═════ Passage shown ═════

I recently spoke with an enterprise software company that had launched a “Cloud” initiative. Like so many others, ourselves included, they had flocked to the variety of services available from Amazon, Azure, Softlayer, Rackspace and others to “scale” their business using the latest cloud technology.

I have examined all these services in some level of detail, and have found them all to be very good when paired with the right job. In our business, we rely on our technology partnerships to help ensure 100% uptime for our customers. In turn, our customers rely on us for dependable service that allows their business to run smoothly. Downtime is a really big problem. As such, they expect us to write a fairly intense SLA (Service Level Agreement) into our contracts, because if we are down, they are down. There are usually substantial financial implications of downtime, and it’s important to ensure that all parties are fully “incented” to react quickly if a downtime situation arises.

═════ Record extracts ═════

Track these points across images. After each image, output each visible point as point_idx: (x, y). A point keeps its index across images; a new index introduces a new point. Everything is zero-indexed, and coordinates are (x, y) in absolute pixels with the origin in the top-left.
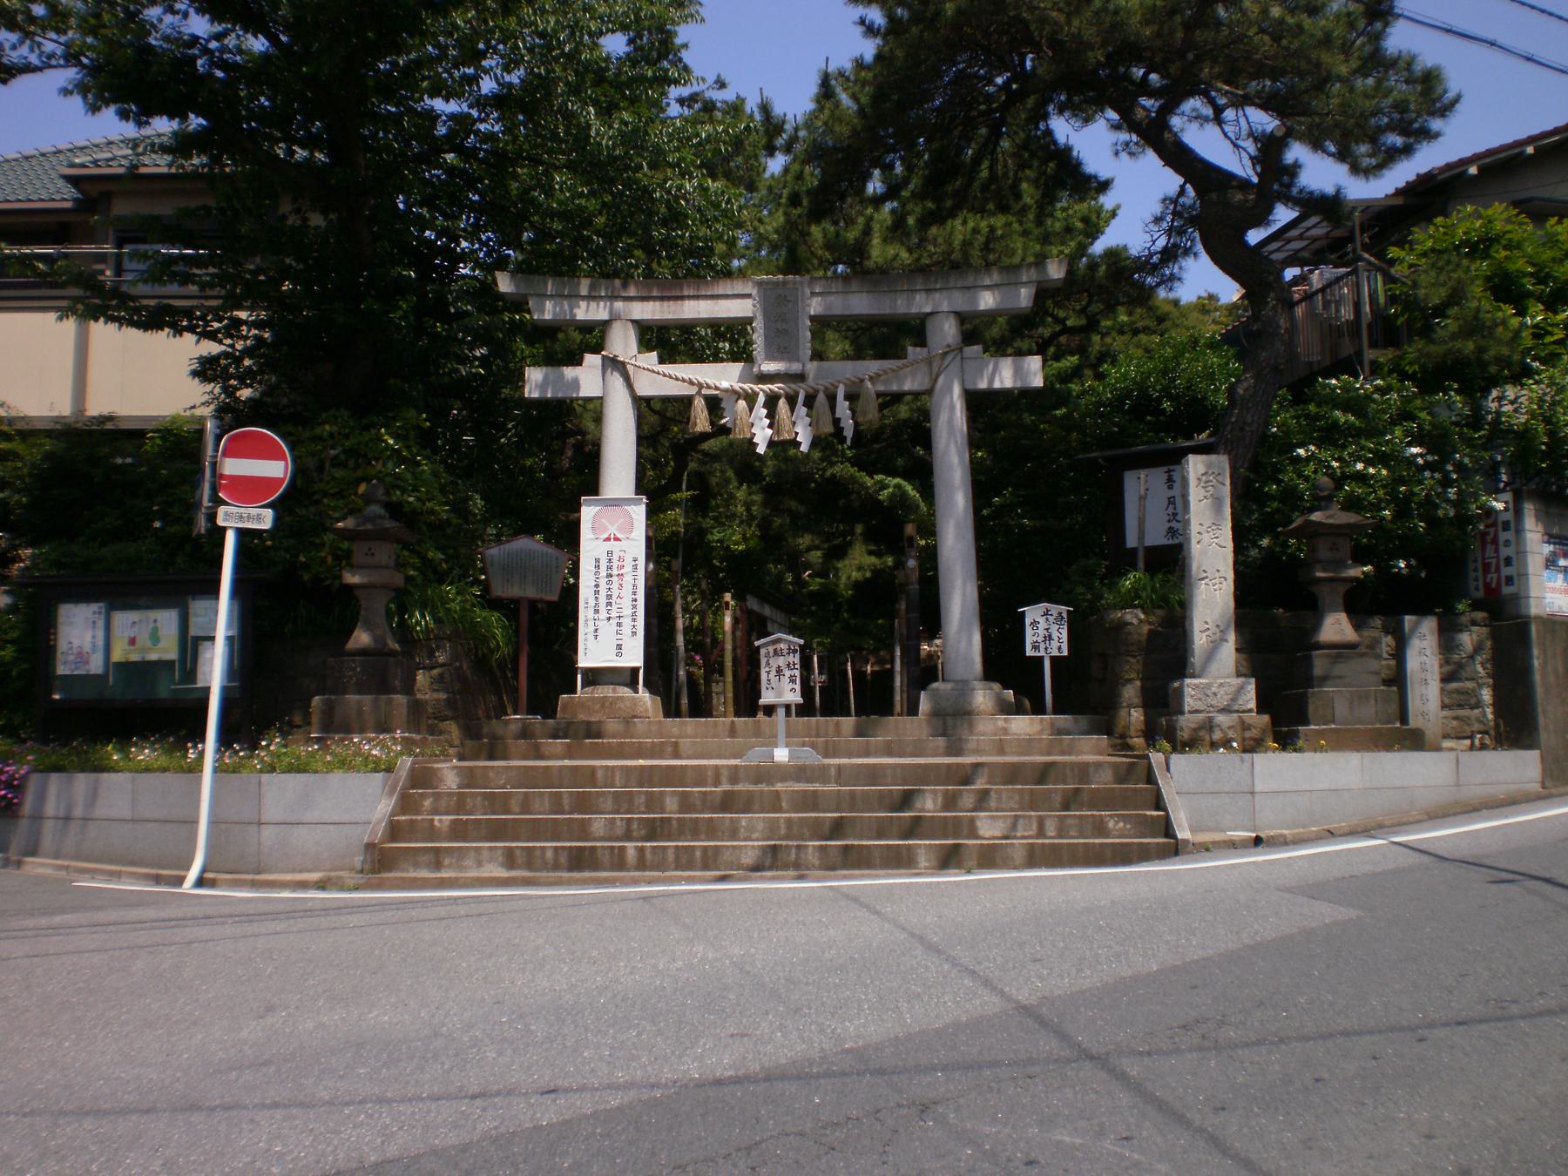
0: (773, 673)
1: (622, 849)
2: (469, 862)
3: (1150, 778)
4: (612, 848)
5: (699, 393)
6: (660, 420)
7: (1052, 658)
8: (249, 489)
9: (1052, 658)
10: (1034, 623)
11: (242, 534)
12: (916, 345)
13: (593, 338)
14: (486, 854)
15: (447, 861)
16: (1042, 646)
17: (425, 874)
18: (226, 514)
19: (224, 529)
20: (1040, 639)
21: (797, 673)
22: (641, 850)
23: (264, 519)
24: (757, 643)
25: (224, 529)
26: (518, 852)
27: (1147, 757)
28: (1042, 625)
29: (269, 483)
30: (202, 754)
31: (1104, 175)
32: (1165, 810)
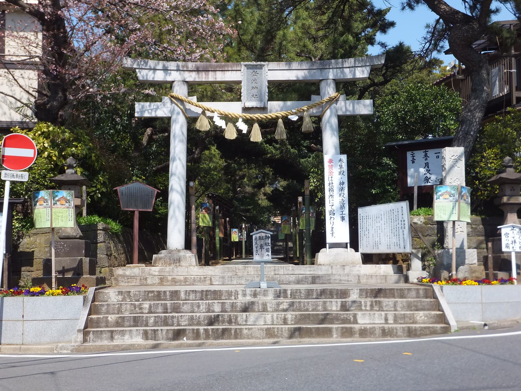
0: (259, 247)
1: (198, 330)
2: (127, 337)
3: (435, 297)
4: (193, 330)
5: (204, 113)
6: (346, 123)
7: (517, 253)
8: (18, 163)
9: (517, 253)
10: (507, 234)
11: (13, 183)
12: (197, 98)
13: (163, 88)
14: (134, 333)
15: (116, 337)
16: (511, 246)
17: (106, 342)
18: (6, 174)
19: (5, 181)
20: (510, 242)
21: (270, 247)
22: (205, 330)
23: (24, 176)
24: (251, 234)
25: (5, 181)
26: (150, 332)
27: (431, 286)
28: (511, 235)
29: (27, 160)
30: (149, 330)
31: (383, 7)
32: (443, 311)
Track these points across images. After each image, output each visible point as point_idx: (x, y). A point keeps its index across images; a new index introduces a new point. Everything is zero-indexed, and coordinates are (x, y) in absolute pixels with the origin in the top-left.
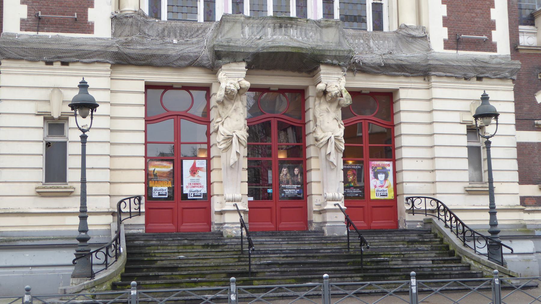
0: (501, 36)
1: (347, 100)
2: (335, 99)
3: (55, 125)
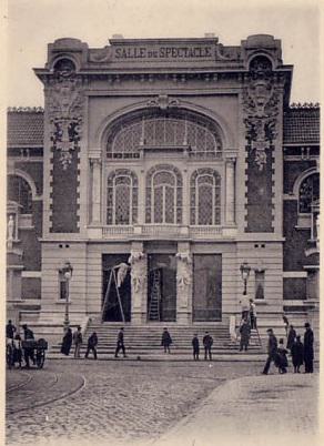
0: (278, 223)
1: (190, 260)
2: (185, 260)
3: (62, 272)
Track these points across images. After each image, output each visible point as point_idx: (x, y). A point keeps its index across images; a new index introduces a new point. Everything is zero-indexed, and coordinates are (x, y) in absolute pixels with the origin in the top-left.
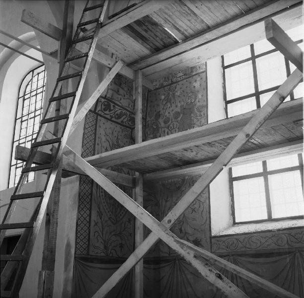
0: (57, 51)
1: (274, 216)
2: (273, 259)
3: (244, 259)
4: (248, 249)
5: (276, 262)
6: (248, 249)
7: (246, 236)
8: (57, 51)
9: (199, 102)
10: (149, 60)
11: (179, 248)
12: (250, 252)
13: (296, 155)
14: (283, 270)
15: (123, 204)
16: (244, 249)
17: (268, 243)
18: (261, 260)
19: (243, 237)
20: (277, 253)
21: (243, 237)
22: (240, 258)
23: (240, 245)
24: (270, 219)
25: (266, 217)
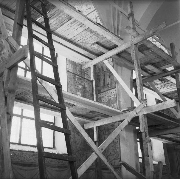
0: (130, 47)
1: (22, 143)
2: (32, 168)
3: (16, 166)
4: (19, 161)
5: (33, 170)
6: (19, 161)
7: (20, 152)
8: (130, 47)
9: (4, 54)
10: (9, 12)
11: (108, 164)
12: (21, 163)
13: (21, 109)
14: (35, 175)
15: (80, 131)
16: (17, 160)
17: (30, 159)
18: (25, 168)
19: (18, 152)
20: (34, 165)
21: (18, 152)
22: (14, 165)
23: (16, 157)
24: (20, 144)
25: (18, 142)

═════

▸ Do this: Reproduce the text about cloud services word for word, between "I have examined" and "downtime situation arises.", inclusive.

▸ Complete answer:
I have examined all these services in some level of detail, and have found them all to be very good when paired with the right job. In our business, we rely on our technology partnerships to help ensure 100% uptime for our customers. In turn, our customers rely on us for dependable service that allows their business to run smoothly. Downtime is a really big problem. As such, they expect us to write a fairly intense SLA (Service Level Agreement) into our contracts, because if we are down, they are down. There are usually substantial financial implications of downtime, and it’s important to ensure that all parties are fully “incented” to react quickly if a downtime situation arises.